Asosiasi Vaporizer Bali (AVB) mengingatkan agar wilayah Bali perlu melihat kejadian di Thailand sebagai referensi terkait penggunaan produk tembakau alternatif.

Ketua Asosiasi Vaporizer Bali, Gede Maha di Denpasar, Rabu, menjelaskan ditangkapnya wisatawan tersebut menjadi preseden buruk bagi sektor pariwisata di Asia. Wisatawan tentu akan berpikir ulang jika berniat berlibur ke negara yang melarang rokok elektrik. Apalagi wilayah Bali merupakan kawasan strategis pariwisata dimana banyak wisatawan mancanegara yang berkunjung di wilayah ini.

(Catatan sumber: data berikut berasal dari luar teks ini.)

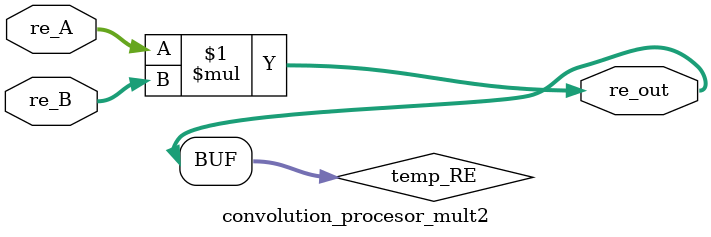
<source format=sv>
`timescale 1ns / 1ps
/*	
   ===================================================================
   Module Name  : Multiplier
      
   Filename     : convolution_procesor_mult2.sv
   Type         : Verilog Module
   
   Description  : 
                  Multiplier with independent buses for real and imaginary parts.
                  Input    :  "DATA_WIDTH" length word in 2's complement representation.
                  Output   :  "DATA_WIDTH" length word in 2's complement representation.
                  
                  Designer must take care of overflow. 
                  We recommend to instantiate a "DATA WIDTH" length adder for "DATA WIDTH-1" length inputs.
                  
   -----------------------------------------------------------------------------
   Clocks      : -
   Reset       : -
   Parameters  :   
         NAME                         Comments                                            Default
         -------------------------------------------------------------------------------------------
         DATA_WIDTH              Number of data bits for inputs and outputs               22 
         -------------------------------------------------------------------------------------------
   Version     : 1.0
   Data        : 14 Nov 2018
   Revision    : -
   Reviser     : -		
   ------------------------------------------------------------------------------
      Modification Log "please register all the modifications in this area"
      (D/M/Y)  
      
   ----------------------
   // Instance template
   ----------------------
   convolution_procesor_mult2
   #(
      .DATA_WIDTH_A    ()
		.DATA_WIDTH_B    ()
		.DATA_WIDTH_O    ()
   )
   "MODULE_NAME"
   (
       .re_A      (),
       .re_B      (),
       .re_out    ()
   );
*/


module convolution_procesor_mult2
#(
   parameter DATA_WIDTH_A = 22,
   parameter DATA_WIDTH_B = 22,
   parameter DATA_WIDTH_O = 22
)(
   input signed [DATA_WIDTH_A-1 : 0] re_A,
	input signed [DATA_WIDTH_B-1 : 0] re_B,
   output [DATA_WIDTH_O-1 : 0] re_out
);
	
	wire signed [DATA_WIDTH_O-1: 0] temp_RE;
	
	assign temp_RE = re_A * re_B;
	
	assign re_out = temp_RE;
endmodule

</source>
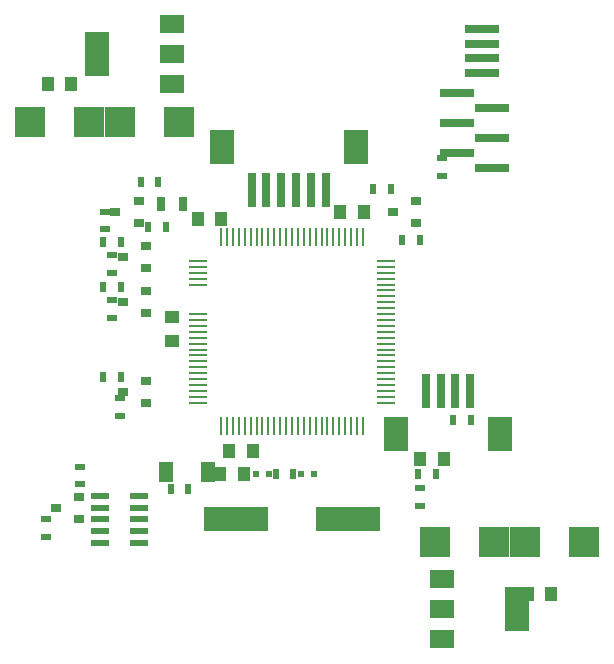
<source format=gtp>
G04 #@! TF.FileFunction,Paste,Top*
%FSLAX46Y46*%
G04 Gerber Fmt 4.6, Leading zero omitted, Abs format (unit mm)*
G04 Created by KiCad (PCBNEW 4.0.7) date 02/03/18 21:52:34*
%MOMM*%
%LPD*%
G01*
G04 APERTURE LIST*
%ADD10C,0.100000*%
%ADD11R,1.500000X0.290000*%
%ADD12R,0.290000X1.500000*%
%ADD13R,2.000000X3.800000*%
%ADD14R,2.000000X1.500000*%
%ADD15R,2.550000X2.500000*%
%ADD16R,1.000000X1.250000*%
%ADD17R,0.800000X3.000000*%
%ADD18R,2.100000X3.000000*%
%ADD19R,3.000000X0.800000*%
%ADD20R,0.600000X0.500000*%
%ADD21R,1.500000X0.500000*%
%ADD22R,0.900000X0.800000*%
%ADD23R,0.500000X0.900000*%
%ADD24R,0.900000X0.500000*%
%ADD25R,0.700000X1.300000*%
%ADD26R,1.250000X1.000000*%
%ADD27R,1.300000X1.700000*%
%ADD28R,5.500000X2.000000*%
%ADD29R,3.000000X0.650000*%
G04 APERTURE END LIST*
D10*
D11*
X34610000Y-38250000D03*
X34610000Y-38750000D03*
X34610000Y-39250000D03*
X34610000Y-39750000D03*
X34610000Y-40250000D03*
X34610000Y-42750000D03*
X34610000Y-43250000D03*
X34610000Y-43750000D03*
X34610000Y-44250000D03*
X34610000Y-44750000D03*
X34610000Y-45250000D03*
X34610000Y-45750000D03*
X34610000Y-46250000D03*
X34610000Y-46750000D03*
X34610000Y-47250000D03*
X34610000Y-47750000D03*
X34610000Y-48250000D03*
X34610000Y-48750000D03*
X34610000Y-49250000D03*
X34610000Y-49750000D03*
X34610000Y-50250000D03*
D12*
X36610000Y-52250000D03*
X37110000Y-52250000D03*
X37610000Y-52250000D03*
X38110000Y-52250000D03*
X38610000Y-52250000D03*
X39110000Y-52250000D03*
X39610000Y-52250000D03*
X40110000Y-52250000D03*
X40610000Y-52250000D03*
X41110000Y-52250000D03*
X41610000Y-52250000D03*
X42110000Y-52250000D03*
X42610000Y-52250000D03*
X43110000Y-52250000D03*
X43610000Y-52250000D03*
X44110000Y-52250000D03*
X44610000Y-52250000D03*
X45110000Y-52250000D03*
X45610000Y-52250000D03*
X46110000Y-52250000D03*
X46610000Y-52250000D03*
X47110000Y-52250000D03*
X47610000Y-52250000D03*
X48110000Y-52250000D03*
X48610000Y-52250000D03*
D11*
X50610000Y-50250000D03*
X50610000Y-49750000D03*
X50610000Y-49250000D03*
X50610000Y-48750000D03*
X50610000Y-48250000D03*
X50610000Y-47750000D03*
X50610000Y-47250000D03*
X50610000Y-46750000D03*
X50610000Y-46250000D03*
X50610000Y-45750000D03*
X50610000Y-45250000D03*
X50610000Y-44750000D03*
X50610000Y-44250000D03*
X50610000Y-43750000D03*
X50610000Y-43250000D03*
X50610000Y-42750000D03*
X50610000Y-42250000D03*
X50610000Y-41750000D03*
X50610000Y-41250000D03*
X50610000Y-40750000D03*
X50610000Y-40250000D03*
X50610000Y-39750000D03*
X50610000Y-39250000D03*
X50610000Y-38750000D03*
X50610000Y-38250000D03*
D12*
X48610000Y-36250000D03*
X48110000Y-36250000D03*
X47610000Y-36250000D03*
X47110000Y-36250000D03*
X46610000Y-36250000D03*
X46110000Y-36250000D03*
X45610000Y-36250000D03*
X45110000Y-36250000D03*
X44610000Y-36250000D03*
X44110000Y-36250000D03*
X43610000Y-36250000D03*
X43110000Y-36250000D03*
X42610000Y-36250000D03*
X42110000Y-36250000D03*
X41610000Y-36250000D03*
X41110000Y-36250000D03*
X40610000Y-36250000D03*
X40110000Y-36250000D03*
X39610000Y-36250000D03*
X39110000Y-36250000D03*
X38610000Y-36250000D03*
X38110000Y-36250000D03*
X37610000Y-36250000D03*
X37110000Y-36250000D03*
X36610000Y-36250000D03*
D13*
X61660000Y-67745000D03*
D14*
X55310000Y-67745000D03*
X55310000Y-65205000D03*
X55310000Y-70285000D03*
D15*
X54690000Y-62030000D03*
X59740000Y-62030000D03*
X67360000Y-62030000D03*
X62310000Y-62030000D03*
D16*
X62565000Y-66475000D03*
X64565000Y-66475000D03*
D17*
X57700000Y-49260000D03*
X56450000Y-49260000D03*
X55200000Y-49260000D03*
D18*
X60250000Y-52860000D03*
X51400000Y-52860000D03*
D17*
X53950000Y-49260000D03*
D19*
X58672960Y-22355200D03*
X58672960Y-21105200D03*
X58672960Y-19855200D03*
X58672960Y-18605200D03*
D20*
X39520000Y-56315000D03*
X40620000Y-56315000D03*
X44430000Y-56315000D03*
X43330000Y-56315000D03*
D13*
X26100000Y-20755000D03*
D14*
X32450000Y-20755000D03*
X32450000Y-23295000D03*
X32450000Y-18215000D03*
D21*
X29655000Y-62125000D03*
X26355000Y-62125000D03*
X29655000Y-61125000D03*
X26355000Y-61125000D03*
X29655000Y-60125000D03*
X26355000Y-60125000D03*
X29655000Y-59125000D03*
X26355000Y-59125000D03*
X29655000Y-58125000D03*
X26355000Y-58125000D03*
D22*
X30275000Y-38850000D03*
X30275000Y-36950000D03*
X28275000Y-37900000D03*
X53135000Y-35040000D03*
X53135000Y-33140000D03*
X51135000Y-34090000D03*
X29640000Y-35040000D03*
X29640000Y-33140000D03*
X27640000Y-34090000D03*
X30275000Y-42660000D03*
X30275000Y-40760000D03*
X28275000Y-41710000D03*
X30275000Y-50280000D03*
X30275000Y-48380000D03*
X28275000Y-49330000D03*
X24600000Y-60100000D03*
X24600000Y-58200000D03*
X22600000Y-59150000D03*
D23*
X32335000Y-57585000D03*
X33835000Y-57585000D03*
X57750000Y-51730000D03*
X56250000Y-51730000D03*
D24*
X55310000Y-31030000D03*
X55310000Y-29530000D03*
D23*
X41225000Y-56315000D03*
X42725000Y-56315000D03*
X28120000Y-36630000D03*
X26620000Y-36630000D03*
X50980000Y-32185000D03*
X49480000Y-32185000D03*
X29795000Y-31550000D03*
X31295000Y-31550000D03*
D24*
X27370000Y-37785000D03*
X27370000Y-39285000D03*
D25*
X33400000Y-33455000D03*
X31500000Y-33455000D03*
D23*
X51959040Y-36436960D03*
X53459040Y-36436960D03*
X28120000Y-40440000D03*
X26620000Y-40440000D03*
D24*
X26800000Y-34075000D03*
X26800000Y-35575000D03*
D23*
X31930000Y-35360000D03*
X30430000Y-35360000D03*
D24*
X27370000Y-41595000D03*
X27370000Y-43095000D03*
D23*
X28120000Y-48060000D03*
X26620000Y-48060000D03*
D24*
X28050000Y-49860000D03*
X28050000Y-51360000D03*
X24630000Y-57170000D03*
X24630000Y-55670000D03*
X21810000Y-60110000D03*
X21810000Y-61610000D03*
D15*
X33070000Y-26470000D03*
X28020000Y-26470000D03*
D16*
X36530000Y-56315000D03*
X38530000Y-56315000D03*
D15*
X20400000Y-26470000D03*
X25450000Y-26470000D03*
D16*
X21925000Y-23295000D03*
X23925000Y-23295000D03*
D26*
X32475000Y-43025000D03*
X32475000Y-45025000D03*
D16*
X37300000Y-54350000D03*
X39300000Y-54350000D03*
X48690000Y-34090000D03*
X46690000Y-34090000D03*
X34625000Y-34660000D03*
X36625000Y-34660000D03*
X53450000Y-55050000D03*
X55450000Y-55050000D03*
D27*
X35470000Y-56100000D03*
X31970000Y-56100000D03*
D24*
X53405000Y-58970000D03*
X53405000Y-57470000D03*
D23*
X53290000Y-56315000D03*
X54790000Y-56315000D03*
D17*
X41700000Y-32240000D03*
X40450000Y-32240000D03*
X39200000Y-32240000D03*
X42950000Y-32240000D03*
X44200000Y-32240000D03*
D18*
X36650000Y-28640000D03*
X48000000Y-28640000D03*
D17*
X45450000Y-32240000D03*
D28*
X47360000Y-60125000D03*
X37860000Y-60125000D03*
D29*
X56577840Y-24042120D03*
X56577840Y-26582120D03*
X56577840Y-29122120D03*
X59577840Y-25312120D03*
X59577840Y-27852120D03*
X59577840Y-30392120D03*
M02*

</source>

"Kalau di Thailand itu aturan soal tembakau alternatif cukup ketat, seperti di Singapura, karena di Thailand itu tidak ada tax (pajak) untuk produk tembakau alternatif," katanya.

Saat ini, pengguna vape di Bali kebanyakan merupakan wisatawan mancanegara. Oleh karena itu, jika Indonesia juga menerapkan larangan penggunaan rokok elektrik, maka kunjungan wisatawan asing di Bali bisa berkurang secara signifikan.

Namun, menurut Gede Maha, untungnya keberadaan produk tembakau alternatif di Indonesia sudah diakui oleh negara sebagai barang yang dikenakan cukai. Produk tembakau alternatif, seperti rokok elektrik juga dipastikan hanya boleh digunakan bagi yang sudah berusia di atas 18 tahun.

Adanya aturan cukai bagi rokok elektrik juga terbukti memberikan pemasukan yang lebih baik bagi negara. Sejak November 2018 hingga akhir Januari 2019, cukai yang disumbangkan kepada negara oleh kategori Hasil Pengolahan Tembakau Lainnya (HPTL) sudah mencapai sekitar Rp200 miliar.

"Kalau di Indonesia, tembakau alternatif seperti vape itu diatur oleh Menteri Keuangan. Pemerintah menerapkan cukai 57 persen," ujarnya.

Laporan Status Global Pengurangan Bahaya Tembakau 2018 mencatat sebanyak 62 negara telah menerapkan peraturan bagi produk tembakau alternatif. Beberapa negara maju tersebut diantaranya Amerika Serikat, Inggris, Jepang, Kanada, Korea Selatan, dan lain-lain.